Response demands I journey in pursuit of God’s invitation. Following God always demands journeying from where I am to where I know not. It will lead me through a variety of landscapes and emotions. Much of the journey is discovering who I am even as I seek to discover more of God. Where once I relished travel, I now hanker to sit at home and engage in the Oratory rhythm of work and prayer. Yet, my spirit responds to the invitation to test the substance of the claims of the ancients that the inner light who is God might be knowable at ever deeper levels. I must stir myself, face discomforts of the road and travel as and where God’s leads.

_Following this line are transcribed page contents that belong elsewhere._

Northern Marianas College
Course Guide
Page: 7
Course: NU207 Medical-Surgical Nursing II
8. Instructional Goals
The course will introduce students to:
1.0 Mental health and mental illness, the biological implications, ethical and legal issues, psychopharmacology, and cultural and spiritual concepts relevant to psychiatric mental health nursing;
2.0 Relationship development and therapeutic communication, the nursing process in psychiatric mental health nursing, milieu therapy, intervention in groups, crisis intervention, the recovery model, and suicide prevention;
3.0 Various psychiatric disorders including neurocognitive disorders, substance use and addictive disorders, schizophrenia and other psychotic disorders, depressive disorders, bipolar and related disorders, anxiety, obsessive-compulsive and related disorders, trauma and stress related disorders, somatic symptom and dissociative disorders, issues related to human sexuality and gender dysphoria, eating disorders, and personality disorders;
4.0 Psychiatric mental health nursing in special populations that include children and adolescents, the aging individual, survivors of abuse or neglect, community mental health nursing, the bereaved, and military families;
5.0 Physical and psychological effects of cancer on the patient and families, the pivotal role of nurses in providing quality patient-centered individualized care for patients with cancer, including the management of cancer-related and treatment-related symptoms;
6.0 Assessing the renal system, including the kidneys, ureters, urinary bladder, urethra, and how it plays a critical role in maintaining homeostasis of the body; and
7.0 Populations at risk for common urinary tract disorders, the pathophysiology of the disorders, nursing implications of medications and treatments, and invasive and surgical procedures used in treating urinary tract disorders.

Like the Magi I arrive, I kneel, I worship. There is nothing else I can do when I encounter God. My gaze is captivated by God, my prayer an expression of love, amazement and praise for the Lord of all of creation.

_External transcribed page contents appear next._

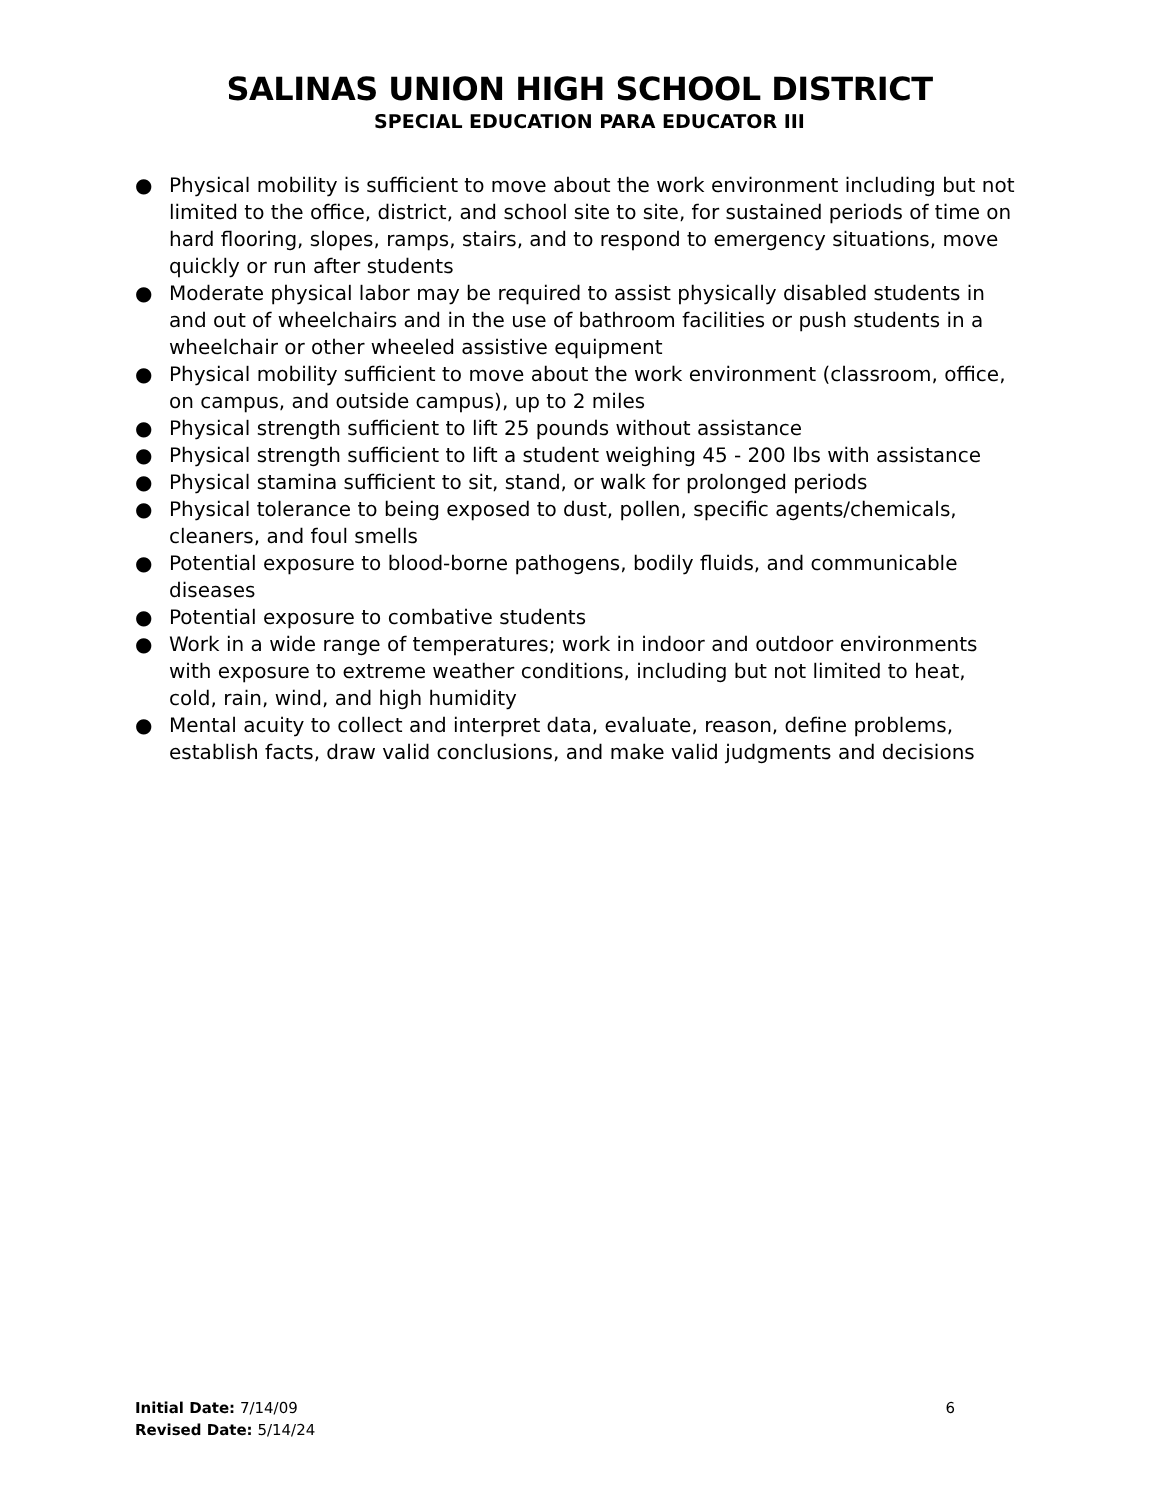SALINAS UNION HIGH SCHOOL DISTRICT
SPECIAL EDUCATION PARA EDUCATOR III
● Physical mobility is sufficient to move about the work environment including but not limited to the office, district, and school site to site, for sustained periods of time on hard flooring, slopes, ramps, stairs, and to respond to emergency situations, move quickly or run after students
● Moderate physical labor may be required to assist physically disabled students in and out of wheelchairs and in the use of bathroom facilities or push students in a wheelchair or other wheeled assistive equipment
● Physical mobility sufficient to move about the work environment (classroom, office, on campus, and outside campus), up to 2 miles
● Physical strength sufficient to lift 25 pounds without assistance
● Physical strength sufficient to lift a student weighing 45 - 200 lbs with assistance
● Physical stamina sufficient to sit, stand, or walk for prolonged periods
● Physical tolerance to being exposed to dust, pollen, specific agents/chemicals, cleaners, and foul smells
● Potential exposure to blood-borne pathogens, bodily fluids, and communicable diseases
● Potential exposure to combative students
● Work in a wide range of temperatures; work in indoor and outdoor environments with exposure to extreme weather conditions, including but not limited to heat, cold, rain, wind, and high humidity
● Mental acuity to collect and interpret data, evaluate, reason, define problems, establish facts, draw valid conclusions, and make valid judgments and decisions
Initial Date: 7/14/09
Revised Date: 5/14/24
6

QUESTION: How might you breathe fresh life into your prayers?

PRAYER: Lord Jesus, I love, worship and adore you.


Day 10 - Issue 24

January 12, 2018

Matthew 2:22 NLT

'But when he learned that the new ruler of Judea was Herod’s son Archelaus, he was afraid to go there. Then, after being warned in a dream, he left for the region of Galilee.'

In reflecting upon the journey with God, it’s natural that much is spoken and written about listening to him. However, just as the Church journeys through the liturgical season called ‘Ordinary Time’, so our lives have long seasons that might be named ordinary. Joseph is finally alerted to the fact that Herod is dead and he can safely return his family to the land of Israel.

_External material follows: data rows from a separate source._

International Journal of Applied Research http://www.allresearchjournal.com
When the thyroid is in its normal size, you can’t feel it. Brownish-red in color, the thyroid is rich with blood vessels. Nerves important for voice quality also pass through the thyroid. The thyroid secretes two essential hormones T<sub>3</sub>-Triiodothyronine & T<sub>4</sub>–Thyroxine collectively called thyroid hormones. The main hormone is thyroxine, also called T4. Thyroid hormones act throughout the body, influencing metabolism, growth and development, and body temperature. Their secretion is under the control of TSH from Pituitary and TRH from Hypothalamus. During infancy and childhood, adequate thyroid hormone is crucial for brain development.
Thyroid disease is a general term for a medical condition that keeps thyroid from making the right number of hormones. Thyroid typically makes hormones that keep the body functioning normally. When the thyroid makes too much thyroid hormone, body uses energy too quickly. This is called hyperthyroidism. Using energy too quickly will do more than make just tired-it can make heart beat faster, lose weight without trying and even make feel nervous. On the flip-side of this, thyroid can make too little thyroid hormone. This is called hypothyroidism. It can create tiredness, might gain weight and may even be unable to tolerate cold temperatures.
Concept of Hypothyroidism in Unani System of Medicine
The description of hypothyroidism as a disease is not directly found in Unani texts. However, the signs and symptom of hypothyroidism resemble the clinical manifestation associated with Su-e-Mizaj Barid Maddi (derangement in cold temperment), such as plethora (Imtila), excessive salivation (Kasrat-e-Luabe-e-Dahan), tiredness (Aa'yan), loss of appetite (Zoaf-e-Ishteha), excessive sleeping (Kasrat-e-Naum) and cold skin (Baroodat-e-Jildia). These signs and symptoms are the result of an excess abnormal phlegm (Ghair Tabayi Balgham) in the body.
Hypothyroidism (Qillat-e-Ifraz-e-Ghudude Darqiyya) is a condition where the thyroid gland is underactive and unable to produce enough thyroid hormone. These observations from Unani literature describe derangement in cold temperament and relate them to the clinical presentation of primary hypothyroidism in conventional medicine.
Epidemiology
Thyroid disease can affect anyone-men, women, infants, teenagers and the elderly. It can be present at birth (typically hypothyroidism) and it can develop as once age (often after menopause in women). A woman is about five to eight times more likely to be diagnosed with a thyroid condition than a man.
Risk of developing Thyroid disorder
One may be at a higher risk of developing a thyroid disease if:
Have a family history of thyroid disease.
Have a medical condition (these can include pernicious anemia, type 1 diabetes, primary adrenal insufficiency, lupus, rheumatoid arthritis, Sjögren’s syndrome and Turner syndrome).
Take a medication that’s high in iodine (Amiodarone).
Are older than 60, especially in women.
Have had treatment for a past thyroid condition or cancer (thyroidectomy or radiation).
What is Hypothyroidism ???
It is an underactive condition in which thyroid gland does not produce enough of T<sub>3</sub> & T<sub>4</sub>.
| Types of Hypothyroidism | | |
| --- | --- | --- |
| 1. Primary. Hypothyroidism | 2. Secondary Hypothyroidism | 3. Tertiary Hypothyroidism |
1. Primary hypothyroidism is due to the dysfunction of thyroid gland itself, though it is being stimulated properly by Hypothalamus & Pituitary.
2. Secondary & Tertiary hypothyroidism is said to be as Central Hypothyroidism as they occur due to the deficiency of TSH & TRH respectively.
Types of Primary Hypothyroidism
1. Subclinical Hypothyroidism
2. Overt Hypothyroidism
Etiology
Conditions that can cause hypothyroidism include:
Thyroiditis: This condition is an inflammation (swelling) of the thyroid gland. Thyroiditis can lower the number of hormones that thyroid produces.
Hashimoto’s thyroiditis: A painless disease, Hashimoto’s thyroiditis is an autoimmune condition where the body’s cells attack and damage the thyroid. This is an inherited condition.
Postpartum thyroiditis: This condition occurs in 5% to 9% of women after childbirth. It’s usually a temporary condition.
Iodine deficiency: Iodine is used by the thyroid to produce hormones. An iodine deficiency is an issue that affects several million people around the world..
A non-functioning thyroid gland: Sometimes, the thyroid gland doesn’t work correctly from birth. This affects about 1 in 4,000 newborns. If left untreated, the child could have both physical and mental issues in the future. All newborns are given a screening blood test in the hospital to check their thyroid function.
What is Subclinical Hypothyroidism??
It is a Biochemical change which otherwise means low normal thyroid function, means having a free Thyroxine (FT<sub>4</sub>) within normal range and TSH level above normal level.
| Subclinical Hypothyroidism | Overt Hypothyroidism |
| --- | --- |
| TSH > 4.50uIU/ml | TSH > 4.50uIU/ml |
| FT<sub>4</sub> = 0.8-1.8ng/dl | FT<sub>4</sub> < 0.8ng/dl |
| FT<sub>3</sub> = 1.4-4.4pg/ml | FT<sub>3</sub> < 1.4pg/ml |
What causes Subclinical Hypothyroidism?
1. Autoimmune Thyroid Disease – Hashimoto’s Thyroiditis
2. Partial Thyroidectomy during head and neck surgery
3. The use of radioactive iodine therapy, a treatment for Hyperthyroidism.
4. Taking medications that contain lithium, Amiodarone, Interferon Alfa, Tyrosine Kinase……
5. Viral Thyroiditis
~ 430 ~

However, hearing that Herod’s son is still ruling and fearing for Jesus’ life, he takes a decision to locate his family in Nazareth. He believes this to be beyond the reach of Archelaus, ruler of Judea. The point is that we do not need inspiration to take godly decisions. God leaves the majority of decisions within our own hands with little need of supernatural intervention. Indeed Mary, Joseph and Jesus entered into a long period of ordinary time up to the start of Jesus’ ministry.

As Katey and I battled with childlessness, we engaged in numerous fasts and prayers demanding God’s reversal of our infertility. Yet, slowly we came to realise that we must walk in all God had for us now. Walk through a very ordinary time with little encouragement for our faith, save maintaining our regular rhythm of life, including prayer and considering scripture together. Little did we know that ten years ahead lay a child who was to choose to adopt us as additional parents alongside a single mum to whom we offered a home.

I believe in an interventionist God, for I have experienced such interventions too often to deny their potency and reality. Yet, I also recognise God treats me as an adult and expects me to get on with life, however I find it, and take decisions that don’t require God’s approval. Life in the main is living by the revelation of scripture that has sufficient within it to reveal what constitutes the virtuous, or godly, life.

QUESTION: Do you expect God to intervene on a regular basis or alternatively do you make all your decisions without regard to God at all?

PRAYER: Lord, teach me your ways throughout all my days to honour and glorify you.